Квартира оказалась угловой, с окнами на Мэдисон, напротив магазин женской одежды «Ральф Лорен» — видимо, писк моды, — и на стрит к закопченной веками церковью Св. Джейкоба, которую, как позднее вычитал Аркадий на закладной доске, начали строить в 1810 году и завершили в 1884-м. По американским меркам — кромешная старина.
Очухавшись после смены дня и ночи, следуя советам Гурвина, кстати, слегка наполнившего холодильник «удобными американскими продуктами», то бишь замороженной выпечкой, Аркадий отправился на разведку. «Когда селишься на Манхэттене, — поучал этот Вергилий, которому Винтроп велел провести Подлевского по кругам нью-йоркского делового ада, — надо знать, какие виды “скорой помощи” находятся по соседству: ресторанчик для быстрого перекуса, врачи, адвокаты». И, обойдя громоздкий двенадцатиэтажный дом, заполнивший пространство меж двух стрит, Аркадий обнаружил на первом этаже стальную дверь с латунной табличкой «Герваз Гертнер, дерматолог», а ближе к Парк-авеню другую — «Роберт Рубман, офтальмолог».
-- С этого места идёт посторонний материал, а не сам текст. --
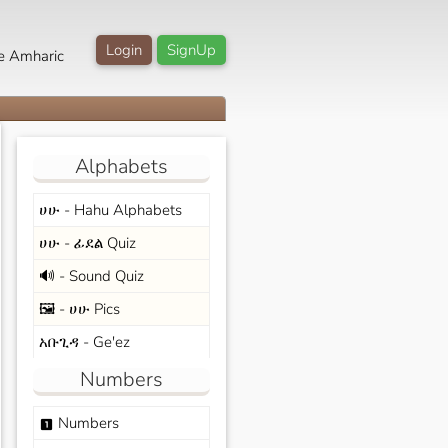
Login
SignUp
e Amharic
Alphabets
ሀሁ - Hahu Alphabets
ሀሁ - ፊደል Quiz
🔊 - Sound Quiz
🖼️ - ሀሁ Pics
አቡጊዳ - Ge'ez
Numbers
Numbers
looks_one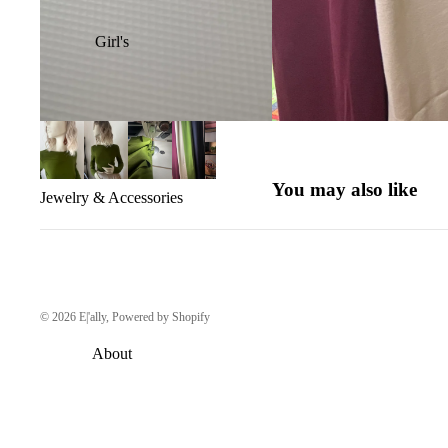
Girl's
You may also like
Jewelry & Accessories
© 2026
E|'ally
,
Powered by Shopify
About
Из любопытства заглянул в первоэтажные шопы — большой ювелирный салон «Аспрей-Лондон», затем «Эмилио Пуччи», женская одежда фасонов мидл-сегмента, и «Реал Пинн», мужские пальто. Ближайшие дешевые ресторанчики, впрочем в изобилии, он нащупал только на Лексингтон-авеню. После тщательного изучения меню Аркадий остановил свой выбор на «Мариэлл Пицца» между 70-й и 71-й улицами: свободный вай-фай и блюда с уклоном на «чикен».
В первые дни, слоняясь по окрестностям своей заокеанской берлоги, куда он залег «на спячку» в период российского политического похолодания, Подлевский много думал о Винтропе. Боб не только помог с визой и обустроил эту неформальную «стажировку», но и подыскал вожатого по дебрям здешнего делового мира, поставив перед ним задачу ввести московского гостя в нью-йоркскую бизнес-среду. Готовясь к дальней поездке, Аркадий основательно подтянул инглиш, однако с Беном Гурвином говорил по-русски. Этот шустрый рыжеволосый парень в обязательных для его круга цветных носках под красно-белую тельняшку, внешне напоминавший Чубайса, оказался Борей Гурвичем, который в нежном возрасте вместе с мешпухой перебрался из Харькова в Штаты и теперь содержал престарелых родителей, положивших жизнь, чтобы дать сыну образование.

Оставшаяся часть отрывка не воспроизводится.